The reason I've always supported Labor is that it's at its best when it's a party of ideas. By contrast the Liberals are a party of managers and budgets. Michael Kroger - a Liberal I've actually got a lot of time for as someone who puts the Liberal case in a dispassionate and lucid way so whenever I see him on Lateline I always find him worth listening to - actually put it in a nutshell when he said once on Lateline: "the political debate and contest in Australia is basically about the economy." That's it!! It's all these guys have! Budgets, bottom lines and bean counting. In the Name of the Budget, the Bottom Line and the Holy Surplus. Amen! They'resuspicious opf ideas and impatient with nuance.

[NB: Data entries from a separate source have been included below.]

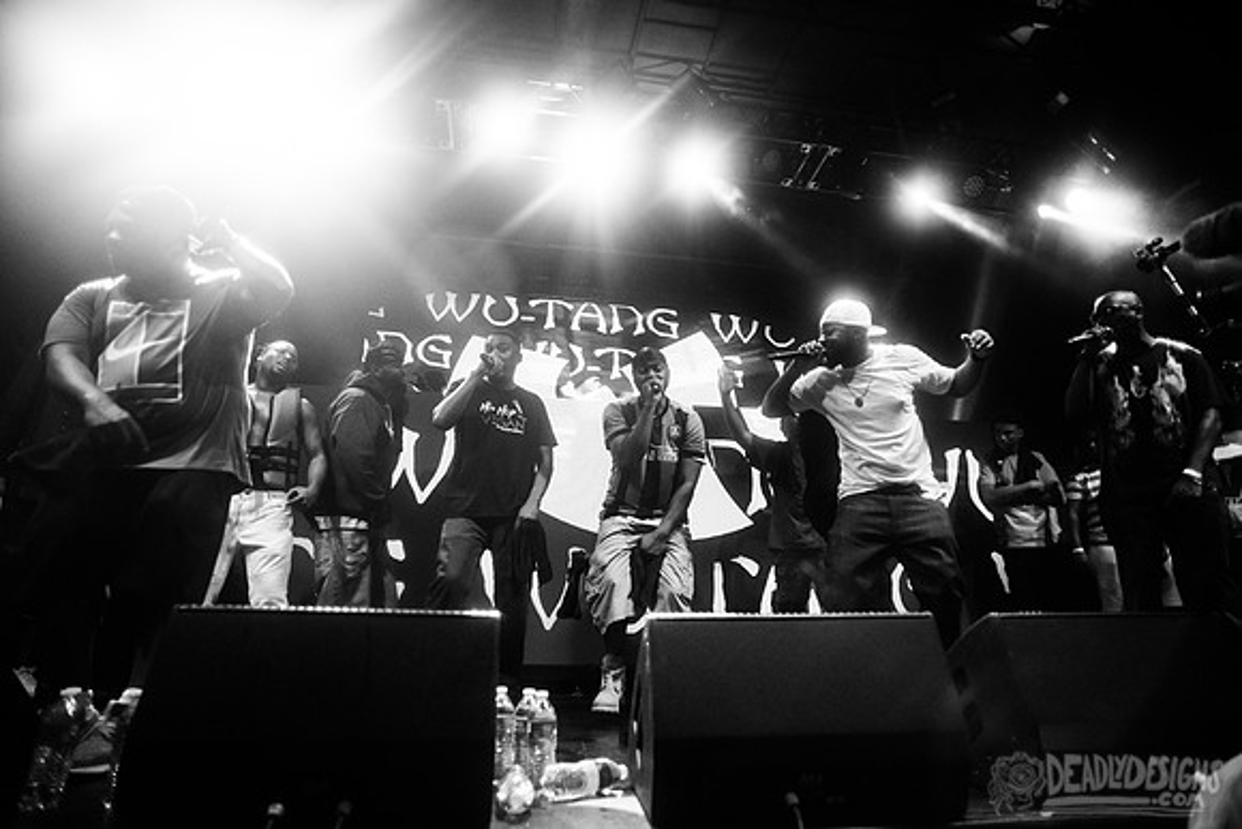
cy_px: 414
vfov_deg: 62.0
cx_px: 621
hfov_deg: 84.0
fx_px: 690
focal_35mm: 20
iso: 2000
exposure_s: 1/250
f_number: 3.5
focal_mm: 20
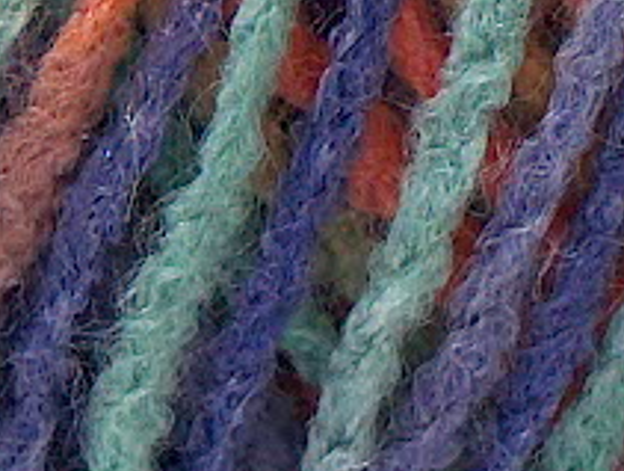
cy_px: -314
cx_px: 600
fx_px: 9336
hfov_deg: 3.8
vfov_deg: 2.9
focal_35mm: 517
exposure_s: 1/8.62
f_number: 2.9
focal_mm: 17.25
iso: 200
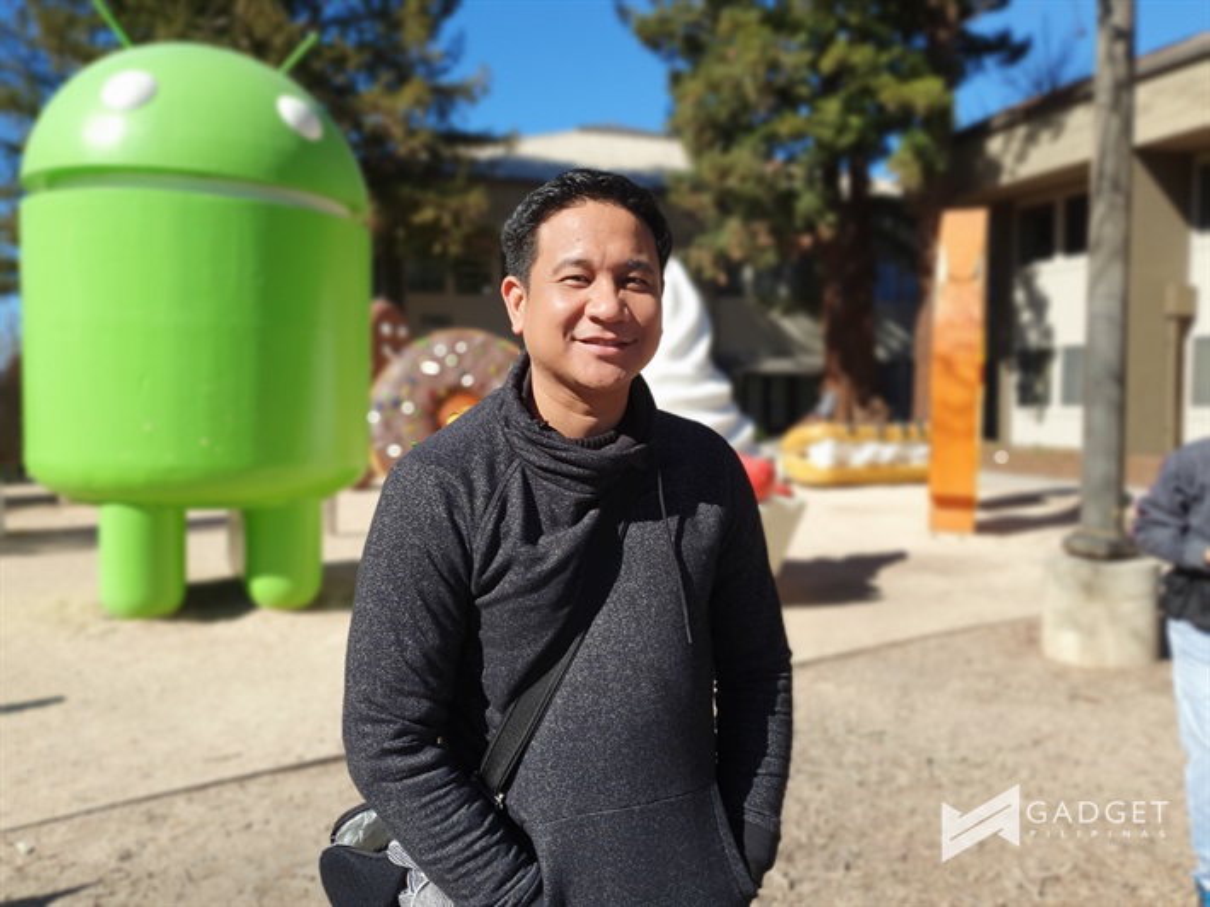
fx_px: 909
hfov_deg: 67.3
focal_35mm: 26
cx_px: 605
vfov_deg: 53.0
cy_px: 454
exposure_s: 1/2960
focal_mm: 4.3
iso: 50
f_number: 1.5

They're the ones who would look at Lindsey Tanner's book Politics with Purpose and look puzzled: "Huh??" Joe Hockey on the news that Australia had won a seat on the Security Council: "Will it help us stop the boats?" When bean counting is all you have, you can see why everything gets dumbed down. But Labor remains a party of ideas. It's why I keep on encouraging you guys to read Tanner's book. Don't change the subject when I bring it up. Tanner issues a warning to Labor about the danger of allowing Chifley's "light on the hill" to go out. And it will go out if it all becomes self-serving. A horrible example is the disgraceful dumping of Penny Wong from the N° 1 spot on the SA Labor Senate ticket in favour of a factional non-entity. It's the politics of "we're here because we're here" and is the very thing that Lindsey Tanner warrns against in the Labor Party. He calls for a party restructure and it's a call that Labor will ignore at its peril. We can deal with the issues in the Tanner book and still go on to win the next election. Gillard is today launching the White Paper on the Asian Century. It's pure Keating in its vision. The Liberals have nothing to match it. Lindsey Tanner I'm sure approves mightily.